By this stage, Dr Bahorik’s chest pain and coughing has worsened.
17 March – sent to hospital emergency room
Claudia Bahorik calls back her family doctor.
She is told to go to the emergency room at nearby St Joseph’s Hospital, where the clinician in charge has given assurances she can get a coronavirus test.
At the hospital, she has to do another flu test and RSV test, this time, however, the new chest X-ray shows she has now developed pneumonia in her left lung.
Finally gets coronavirus test
Dr Bahorik gets a test, though getting the nasal sample makes her nose bleed, covering the swab with blood.
She is sent home with antibiotics and told to wait 3-5 days for result of the test.
23 March – test results delayed
Dr Bahorik calls the hospital to be told that the wait for test results is now 10 days because the samples were sent off to laboratories that are currently overwhelmed.
She has not responded to the antibiotics, and remains ill.
Who else could have been infected?
“They keep reporting that there are so few cases in my county, but they are not testing,” Dr Bahorik tells me.
“I feel like I’ve done as much as I can, but that the system has beaten me down,” she says. “I almost feel like I’m a lone voice screaming, ‘Open your eyes, we have to do something about this!'”
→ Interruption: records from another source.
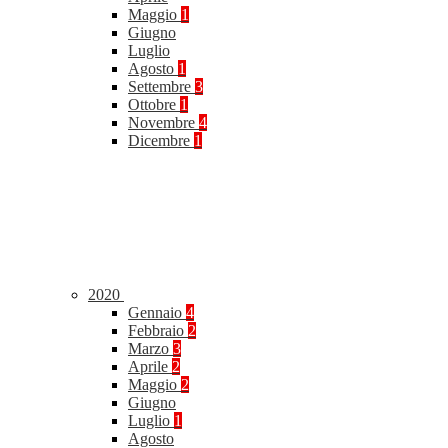
Maggio
1
Giugno
Luglio
Agosto
1
Settembre
3
Ottobre
1
Novembre
4
Dicembre
1
2020
Gennaio
4
Febbraio
2
Marzo
3
Aprile
2
Maggio
2
Giugno
Luglio
1
Agosto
Dr Bahorik accepts that a test would do nothing to help her condition, but if she does have coronavirus she could at least definitively tell that to all of those that she came into contact with in the early days.
Two days in particular play on her mind; the day in early March on which she shared a room with dozens of prospective jurors, and the funeral the following day.
“There were between 50 and 75 people, a lot of them around my age at the funeral and I hugged a bunch of them,” she says, clearly distressed.
“If I was carrying it then I could have infected up to 150 people just in those two days. A lot of my friends want to know the result of my test.”
But nothing has yet been done to trace where she might have got her infection or to isolate those she came into contact with.
Why does it take so long to get tested?
None of the hospitals or clinics Dr Bahorik visited were prepared to talk about the specifics of her case, but we did hear from the Pennsylvania Department of Health, which had twice denied her a test on the basis she was not eligible.
“We were following established criteria from the CDC (Centers for Disease Control and Prevention),” says Dr Rachel Levine, the Pennsylvania Health Secretary who spoke of a gradual increase in testing capacity.
“We now no longer require a person to have known exposure or travel criteria, but we do still have priorities; firstly hospitalised patients, very ill patients and healthcare workers,” she says, explaining limits in testing capability that remain primarily because of shortages in the reagents needed.
New York state, which borders Pennsylvania, has become the epicentre of the US outbreak with more than 30,000 confirmed cases. Governor Andrew Cuomo says the state has carried out more tests than any other.
Is it too late for a ‘trace, test, treat’ strategy?
Dr Levine acknowledged that the window had probably now closed on a South Korea-style approach of widespread testing (even of those who do not show symptoms), and trying to trace the path of the virus.
“That was a population-based protocol that was done early on in South Korea and in some other areas such as Singapore and Hong Kong. But in the United States, we did not have the ability to do that and we are now at a later stage in the pandemic for it to be effective,” she says.
Every day the White House issues assurances about the availability of testing and this country’s unrivalled ability to keep the impact of the virus to a minimum.
But it is testing that has been such a crucial element of controlling the spread of the virus in countries that are seen as having been successful in doing so. Anecdotal evidence from every part of the nation, like Dr Bahorik’s experience, illustrates how difficult it remains for countless Americans to get a coronavirus test.